▸ **What the task asks**
What follows is a set of records. Repeat them word for word.

Saved data entries:
|---|

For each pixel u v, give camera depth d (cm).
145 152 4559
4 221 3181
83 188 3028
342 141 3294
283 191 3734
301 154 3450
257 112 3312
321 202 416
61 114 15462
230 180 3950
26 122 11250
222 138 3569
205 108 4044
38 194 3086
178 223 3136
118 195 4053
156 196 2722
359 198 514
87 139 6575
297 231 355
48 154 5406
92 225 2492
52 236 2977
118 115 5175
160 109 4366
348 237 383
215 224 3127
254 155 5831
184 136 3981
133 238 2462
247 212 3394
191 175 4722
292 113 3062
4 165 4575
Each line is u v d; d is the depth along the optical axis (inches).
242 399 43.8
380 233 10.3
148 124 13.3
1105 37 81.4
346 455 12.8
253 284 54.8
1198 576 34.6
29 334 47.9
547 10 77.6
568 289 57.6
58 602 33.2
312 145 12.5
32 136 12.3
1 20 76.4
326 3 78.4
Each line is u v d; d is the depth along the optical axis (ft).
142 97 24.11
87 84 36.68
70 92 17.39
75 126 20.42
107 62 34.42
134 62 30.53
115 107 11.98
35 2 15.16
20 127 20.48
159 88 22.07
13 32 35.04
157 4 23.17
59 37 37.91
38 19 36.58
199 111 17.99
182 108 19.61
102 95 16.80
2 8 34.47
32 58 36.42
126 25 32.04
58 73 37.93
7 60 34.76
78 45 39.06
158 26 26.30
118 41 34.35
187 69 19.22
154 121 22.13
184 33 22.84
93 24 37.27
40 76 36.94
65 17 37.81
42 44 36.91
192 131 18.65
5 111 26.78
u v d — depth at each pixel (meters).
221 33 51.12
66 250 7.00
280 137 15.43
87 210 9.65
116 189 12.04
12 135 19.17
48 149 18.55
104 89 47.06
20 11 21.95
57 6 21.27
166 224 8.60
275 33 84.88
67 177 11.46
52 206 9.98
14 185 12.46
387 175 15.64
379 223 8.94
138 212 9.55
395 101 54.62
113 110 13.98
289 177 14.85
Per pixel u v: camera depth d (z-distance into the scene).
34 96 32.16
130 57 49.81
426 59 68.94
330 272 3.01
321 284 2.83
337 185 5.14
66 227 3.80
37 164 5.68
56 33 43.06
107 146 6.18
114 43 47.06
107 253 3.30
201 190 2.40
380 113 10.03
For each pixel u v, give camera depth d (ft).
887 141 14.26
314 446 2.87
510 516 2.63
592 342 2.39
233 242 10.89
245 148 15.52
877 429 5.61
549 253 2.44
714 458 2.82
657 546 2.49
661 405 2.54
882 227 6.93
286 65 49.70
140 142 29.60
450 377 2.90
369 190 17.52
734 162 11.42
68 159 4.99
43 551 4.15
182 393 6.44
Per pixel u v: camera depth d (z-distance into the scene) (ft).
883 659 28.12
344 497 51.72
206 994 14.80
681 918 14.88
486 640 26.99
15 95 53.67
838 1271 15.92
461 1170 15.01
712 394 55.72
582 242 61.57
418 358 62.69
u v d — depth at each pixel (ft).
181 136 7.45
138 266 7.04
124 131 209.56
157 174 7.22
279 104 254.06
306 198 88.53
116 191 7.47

|---|

▸ **Exercise result**
For each pixel u v, give camera depth d (cm).
145 152 4559
4 221 3181
83 188 3028
342 141 3294
283 191 3734
301 154 3450
257 112 3312
321 202 416
61 114 15462
230 180 3950
26 122 11250
222 138 3569
205 108 4044
38 194 3086
178 223 3136
118 195 4053
156 196 2722
359 198 514
87 139 6575
297 231 355
48 154 5406
92 225 2492
52 236 2977
118 115 5175
160 109 4366
348 237 383
215 224 3127
254 155 5831
184 136 3981
133 238 2462
247 212 3394
191 175 4722
292 113 3062
4 165 4575
Each line is u v d; d is the depth along the optical axis (inches).
242 399 43.8
380 233 10.3
148 124 13.3
1105 37 81.4
346 455 12.8
253 284 54.8
1198 576 34.6
29 334 47.9
547 10 77.6
568 289 57.6
58 602 33.2
312 145 12.5
32 136 12.3
1 20 76.4
326 3 78.4
Each line is u v d; d is the depth along the optical axis (ft).
142 97 24.11
87 84 36.68
70 92 17.39
75 126 20.42
107 62 34.42
134 62 30.53
115 107 11.98
35 2 15.16
20 127 20.48
159 88 22.07
13 32 35.04
157 4 23.17
59 37 37.91
38 19 36.58
199 111 17.99
182 108 19.61
102 95 16.80
2 8 34.47
32 58 36.42
126 25 32.04
58 73 37.93
7 60 34.76
78 45 39.06
158 26 26.30
118 41 34.35
187 69 19.22
154 121 22.13
184 33 22.84
93 24 37.27
40 76 36.94
65 17 37.81
42 44 36.91
192 131 18.65
5 111 26.78
u v d — depth at each pixel (meters).
221 33 51.12
66 250 7.00
280 137 15.43
87 210 9.65
116 189 12.04
12 135 19.17
48 149 18.55
104 89 47.06
20 11 21.95
57 6 21.27
166 224 8.60
275 33 84.88
67 177 11.46
52 206 9.98
14 185 12.46
387 175 15.64
379 223 8.94
138 212 9.55
395 101 54.62
113 110 13.98
289 177 14.85
Per pixel u v: camera depth d (z-distance into the scene).
34 96 32.16
130 57 49.81
426 59 68.94
330 272 3.01
321 284 2.83
337 185 5.14
66 227 3.80
37 164 5.68
56 33 43.06
107 146 6.18
114 43 47.06
107 253 3.30
201 190 2.40
380 113 10.03
For each pixel u v, give camera depth d (ft).
887 141 14.26
314 446 2.87
510 516 2.63
592 342 2.39
233 242 10.89
245 148 15.52
877 429 5.61
549 253 2.44
714 458 2.82
657 546 2.49
661 405 2.54
882 227 6.93
286 65 49.70
140 142 29.60
450 377 2.90
369 190 17.52
734 162 11.42
68 159 4.99
43 551 4.15
182 393 6.44
Per pixel u v: camera depth d (z-distance into the scene) (ft).
883 659 28.12
344 497 51.72
206 994 14.80
681 918 14.88
486 640 26.99
15 95 53.67
838 1271 15.92
461 1170 15.01
712 394 55.72
582 242 61.57
418 358 62.69
u v d — depth at each pixel (ft).
181 136 7.45
138 266 7.04
124 131 209.56
157 174 7.22
279 104 254.06
306 198 88.53
116 191 7.47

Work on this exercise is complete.